O Efeito da Selic a 15%: Investimentos em Renda Fixa

A taxa básica de juros no Brasil, a Selic, atingiu 15% ao ano, colocando a política monetária em um dos patamares mais restritivos dos últimos ciclos. Mais do que um instrumento técnico de combate à inflação, esse nível de juros influencia diretamente as decisões de consumo, investimento e alocação de capital em toda a economia.

Com juros tão elevados, o dinheiro tende a se afastar da economia real e migrar para aplicações financeiras que oferecem retorno alto, previsível e com risco baixo.

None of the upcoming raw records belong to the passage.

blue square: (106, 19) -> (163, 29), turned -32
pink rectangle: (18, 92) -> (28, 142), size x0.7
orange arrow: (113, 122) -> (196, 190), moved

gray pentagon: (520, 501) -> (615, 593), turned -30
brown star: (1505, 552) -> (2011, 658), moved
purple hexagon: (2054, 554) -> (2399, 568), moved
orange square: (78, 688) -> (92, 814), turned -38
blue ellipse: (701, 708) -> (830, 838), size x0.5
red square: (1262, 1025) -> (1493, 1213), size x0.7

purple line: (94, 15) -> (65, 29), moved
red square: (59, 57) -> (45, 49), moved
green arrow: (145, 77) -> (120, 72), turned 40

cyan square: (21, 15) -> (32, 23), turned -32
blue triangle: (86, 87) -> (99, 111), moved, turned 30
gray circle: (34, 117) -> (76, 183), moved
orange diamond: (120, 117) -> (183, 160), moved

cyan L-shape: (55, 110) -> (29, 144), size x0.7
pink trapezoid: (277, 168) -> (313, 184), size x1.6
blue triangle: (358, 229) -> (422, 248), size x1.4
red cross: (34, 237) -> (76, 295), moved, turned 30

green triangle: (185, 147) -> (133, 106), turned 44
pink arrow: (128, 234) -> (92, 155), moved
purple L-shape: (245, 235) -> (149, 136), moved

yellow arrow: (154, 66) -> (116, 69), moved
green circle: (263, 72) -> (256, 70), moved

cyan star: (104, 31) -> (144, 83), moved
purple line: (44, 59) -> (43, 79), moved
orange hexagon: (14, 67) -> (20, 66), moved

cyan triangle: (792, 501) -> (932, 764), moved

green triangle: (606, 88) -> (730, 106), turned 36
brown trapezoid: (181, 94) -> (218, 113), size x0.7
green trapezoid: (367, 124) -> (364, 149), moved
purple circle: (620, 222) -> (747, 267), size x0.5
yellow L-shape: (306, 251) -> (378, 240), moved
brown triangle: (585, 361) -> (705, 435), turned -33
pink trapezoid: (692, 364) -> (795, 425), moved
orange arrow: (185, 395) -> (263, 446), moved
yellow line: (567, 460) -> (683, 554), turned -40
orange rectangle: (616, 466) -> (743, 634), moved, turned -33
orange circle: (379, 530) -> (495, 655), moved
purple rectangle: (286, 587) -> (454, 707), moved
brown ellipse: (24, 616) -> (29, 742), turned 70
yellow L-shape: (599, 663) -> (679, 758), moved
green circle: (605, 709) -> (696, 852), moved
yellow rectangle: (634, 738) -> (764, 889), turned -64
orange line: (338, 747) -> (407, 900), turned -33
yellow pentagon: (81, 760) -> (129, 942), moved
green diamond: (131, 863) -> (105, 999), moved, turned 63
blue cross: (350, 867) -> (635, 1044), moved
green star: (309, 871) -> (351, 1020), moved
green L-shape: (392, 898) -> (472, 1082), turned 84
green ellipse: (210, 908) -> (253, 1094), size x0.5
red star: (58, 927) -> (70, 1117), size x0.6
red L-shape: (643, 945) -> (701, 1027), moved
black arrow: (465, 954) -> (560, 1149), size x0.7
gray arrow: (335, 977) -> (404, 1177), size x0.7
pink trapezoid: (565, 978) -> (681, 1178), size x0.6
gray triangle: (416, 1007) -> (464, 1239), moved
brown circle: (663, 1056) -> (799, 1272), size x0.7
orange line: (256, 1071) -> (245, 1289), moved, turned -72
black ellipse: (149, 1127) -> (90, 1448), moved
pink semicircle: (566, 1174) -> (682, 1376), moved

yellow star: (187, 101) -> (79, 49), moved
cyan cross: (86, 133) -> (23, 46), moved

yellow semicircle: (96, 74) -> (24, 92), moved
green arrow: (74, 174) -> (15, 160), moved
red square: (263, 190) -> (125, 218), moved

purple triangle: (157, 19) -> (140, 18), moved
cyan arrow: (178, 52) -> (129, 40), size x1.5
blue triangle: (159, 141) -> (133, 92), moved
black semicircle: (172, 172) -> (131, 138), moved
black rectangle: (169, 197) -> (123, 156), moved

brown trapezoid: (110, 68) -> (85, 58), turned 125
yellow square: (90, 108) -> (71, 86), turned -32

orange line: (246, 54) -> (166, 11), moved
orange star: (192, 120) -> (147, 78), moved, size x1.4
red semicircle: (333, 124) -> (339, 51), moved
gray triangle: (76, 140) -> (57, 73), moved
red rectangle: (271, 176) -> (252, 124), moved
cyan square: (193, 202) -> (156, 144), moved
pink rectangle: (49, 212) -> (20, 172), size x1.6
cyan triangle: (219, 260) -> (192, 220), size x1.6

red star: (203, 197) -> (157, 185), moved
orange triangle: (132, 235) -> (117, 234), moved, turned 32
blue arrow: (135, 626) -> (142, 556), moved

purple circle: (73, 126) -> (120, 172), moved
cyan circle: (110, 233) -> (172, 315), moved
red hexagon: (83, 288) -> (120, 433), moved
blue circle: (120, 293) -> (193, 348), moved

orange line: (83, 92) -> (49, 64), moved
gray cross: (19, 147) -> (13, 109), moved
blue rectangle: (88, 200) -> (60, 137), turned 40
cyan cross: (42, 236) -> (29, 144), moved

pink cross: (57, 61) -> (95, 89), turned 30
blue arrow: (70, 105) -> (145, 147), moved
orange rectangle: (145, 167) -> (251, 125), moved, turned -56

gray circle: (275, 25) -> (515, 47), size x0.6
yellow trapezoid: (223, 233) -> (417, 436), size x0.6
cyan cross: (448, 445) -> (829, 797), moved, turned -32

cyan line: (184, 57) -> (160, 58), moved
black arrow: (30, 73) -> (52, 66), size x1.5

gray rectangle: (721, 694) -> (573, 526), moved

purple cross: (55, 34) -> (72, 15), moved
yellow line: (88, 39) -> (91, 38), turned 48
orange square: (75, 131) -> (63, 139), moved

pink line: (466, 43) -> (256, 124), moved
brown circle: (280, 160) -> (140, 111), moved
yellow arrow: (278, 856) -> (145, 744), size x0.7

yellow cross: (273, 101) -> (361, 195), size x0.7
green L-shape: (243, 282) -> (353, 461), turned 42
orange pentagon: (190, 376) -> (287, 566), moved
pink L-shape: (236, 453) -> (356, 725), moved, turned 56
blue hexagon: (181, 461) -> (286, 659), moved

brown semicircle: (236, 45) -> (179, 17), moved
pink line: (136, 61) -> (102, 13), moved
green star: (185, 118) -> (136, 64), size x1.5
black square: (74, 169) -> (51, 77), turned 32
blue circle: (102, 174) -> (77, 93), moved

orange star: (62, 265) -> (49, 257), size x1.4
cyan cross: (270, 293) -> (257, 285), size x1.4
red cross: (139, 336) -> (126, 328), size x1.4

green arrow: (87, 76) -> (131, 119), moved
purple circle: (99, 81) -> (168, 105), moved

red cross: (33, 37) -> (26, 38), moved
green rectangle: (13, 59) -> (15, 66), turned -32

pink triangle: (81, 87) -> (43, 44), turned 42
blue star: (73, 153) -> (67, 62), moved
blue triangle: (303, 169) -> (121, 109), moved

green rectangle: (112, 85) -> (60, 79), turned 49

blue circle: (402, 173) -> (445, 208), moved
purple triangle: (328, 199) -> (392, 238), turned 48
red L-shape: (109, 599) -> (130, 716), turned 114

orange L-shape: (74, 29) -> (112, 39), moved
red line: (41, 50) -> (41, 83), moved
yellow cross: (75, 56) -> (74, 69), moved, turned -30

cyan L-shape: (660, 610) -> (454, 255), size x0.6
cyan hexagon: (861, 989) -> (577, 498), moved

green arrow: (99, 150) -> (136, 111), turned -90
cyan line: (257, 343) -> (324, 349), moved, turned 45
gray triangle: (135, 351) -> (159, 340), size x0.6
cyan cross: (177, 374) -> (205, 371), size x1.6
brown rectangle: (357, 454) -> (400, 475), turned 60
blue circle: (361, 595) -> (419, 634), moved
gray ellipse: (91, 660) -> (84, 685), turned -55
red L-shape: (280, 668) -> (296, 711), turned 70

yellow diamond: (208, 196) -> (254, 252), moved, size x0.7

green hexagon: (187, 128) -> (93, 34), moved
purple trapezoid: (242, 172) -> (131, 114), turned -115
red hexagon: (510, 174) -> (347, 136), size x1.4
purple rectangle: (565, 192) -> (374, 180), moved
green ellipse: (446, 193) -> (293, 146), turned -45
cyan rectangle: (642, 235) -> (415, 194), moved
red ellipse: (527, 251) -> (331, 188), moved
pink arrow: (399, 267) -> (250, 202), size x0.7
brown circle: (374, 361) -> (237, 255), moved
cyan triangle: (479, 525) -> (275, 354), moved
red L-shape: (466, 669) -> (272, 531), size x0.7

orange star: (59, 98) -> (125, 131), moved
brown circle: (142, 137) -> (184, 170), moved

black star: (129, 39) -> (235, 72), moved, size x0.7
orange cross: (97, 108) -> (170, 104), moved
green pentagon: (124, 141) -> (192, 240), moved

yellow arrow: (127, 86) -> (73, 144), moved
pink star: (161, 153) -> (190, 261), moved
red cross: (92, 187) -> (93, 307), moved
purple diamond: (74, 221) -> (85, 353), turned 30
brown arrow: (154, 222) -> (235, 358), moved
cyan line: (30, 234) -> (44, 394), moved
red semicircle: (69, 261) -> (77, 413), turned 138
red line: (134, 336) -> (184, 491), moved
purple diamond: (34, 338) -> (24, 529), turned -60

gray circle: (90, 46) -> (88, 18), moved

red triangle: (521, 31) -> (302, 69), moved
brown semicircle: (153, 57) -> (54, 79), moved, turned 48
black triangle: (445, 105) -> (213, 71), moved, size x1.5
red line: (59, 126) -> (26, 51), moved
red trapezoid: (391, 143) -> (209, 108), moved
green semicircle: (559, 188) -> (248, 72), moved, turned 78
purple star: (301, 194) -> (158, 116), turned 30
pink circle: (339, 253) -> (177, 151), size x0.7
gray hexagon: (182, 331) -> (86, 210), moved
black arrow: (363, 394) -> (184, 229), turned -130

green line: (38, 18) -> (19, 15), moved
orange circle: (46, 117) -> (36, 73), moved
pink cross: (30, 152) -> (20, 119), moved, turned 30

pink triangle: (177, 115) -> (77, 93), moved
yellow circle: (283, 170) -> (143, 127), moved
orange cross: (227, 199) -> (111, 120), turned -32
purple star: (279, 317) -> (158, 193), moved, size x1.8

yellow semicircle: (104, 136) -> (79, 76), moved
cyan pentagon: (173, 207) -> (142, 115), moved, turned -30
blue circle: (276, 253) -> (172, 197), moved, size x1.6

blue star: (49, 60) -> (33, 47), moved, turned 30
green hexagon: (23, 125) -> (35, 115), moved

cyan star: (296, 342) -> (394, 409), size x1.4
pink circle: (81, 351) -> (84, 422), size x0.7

A elevação da Selic encarece o crédito bancário e aumenta o custo de oportunidade do capital próprio. Para as empresas, isso significa que novos projetos passam a exigir taxas internas de retorno significativamente mais altas para se tornarem viáveis. Como resultado, muitos investimentos produtivos são adiados ou cancelados, reduzindo a expansão da capacidade produtiva e a geração de empregos.

Apesar do aperto monetário no presente, a entidade mercado financeiro começa a precificar uma redução nas taxas de juros, refletindo a expectativa de que o atual patamar seja temporário. Esse movimento sinaliza que investidores enxergam convergência inflacionária e uma possível flexibilização da política monetária no horizonte relevante, ainda que os juros permaneçam elevados no curto prazo.

Investir em renda fixa significa, essencialmente, emprestar dinheiro. O que diferencia cada instrumento é quem toma esse recurso emprestado, o risco de crédito envolvido e a forma de remuneração. No contexto atual, esses ativos passam a competir diretamente com investimentos produtivos

Ao mesmo tempo, a combinação de juros elevados e fechamento da curva cria uma janela tática para os investidores. Ao travar hoje taxas elevadas em títulos prefixados ou indexados à inflação, é possível obter retorno expressivo no carregamento e, caso os juros recuem no futuro, capturar ganhos adicionais por meio da reprecificação desses ativos.

No Tesouro Direto, por exemplo, o investidor empresta recursos ao governo federal, que se compromete a devolver o valor acrescido de juros em uma data futura. Por se tratar do emissor soberano, os títulos públicos são considerados os de menor risco de crédito da economia doméstica e funcionam como referência para todo o mercado financeiro.

Já nos Certificados de Depósito Bancário, os CDBs, o investidor empresta dinheiro a instituições financeiras, que utilizam esses recursos para financiar suas operações de crédito. Para compensar o risco adicional em relação aos títulos públicos, esses papéis costumam oferecer rendimentos superiores ao CDI, especialmente em períodos de juros elevados.

Grande parte dessas aplicações utiliza o CDI como taxa de referência. Investimentos que rendem um percentual do CDI acompanham de perto a Selic, oferecendo retorno previsível e elevada liquidez, características valorizadas em ambientes de incerteza econômica.

Além disso, CDBs, LCIs e LCAs contam com a proteção do Fundo Garantidor de Créditos, o FGC, até o limite regulatório por CPF e por instituição financeira. Essa garantia reduz significativamente o risco percebido pelo investidor pessoa física, aproximando esses ativos privados do perfil de risco dos títulos públicos para valores dentro desse limite.

A Selic a 15% reorganiza, portanto, os incentivos da economia brasileira. Enquanto o Banco Central atua para conter a inflação, o mercado antecipa uma possível mudança de ciclo por meio do fechamento da curva de juros. Nesse contexto, a renda fixa passa a atrair recursos que, em outros ciclos, estariam direcionados à economia real, especialmente por oferecer retornos elevados com baixos riscos.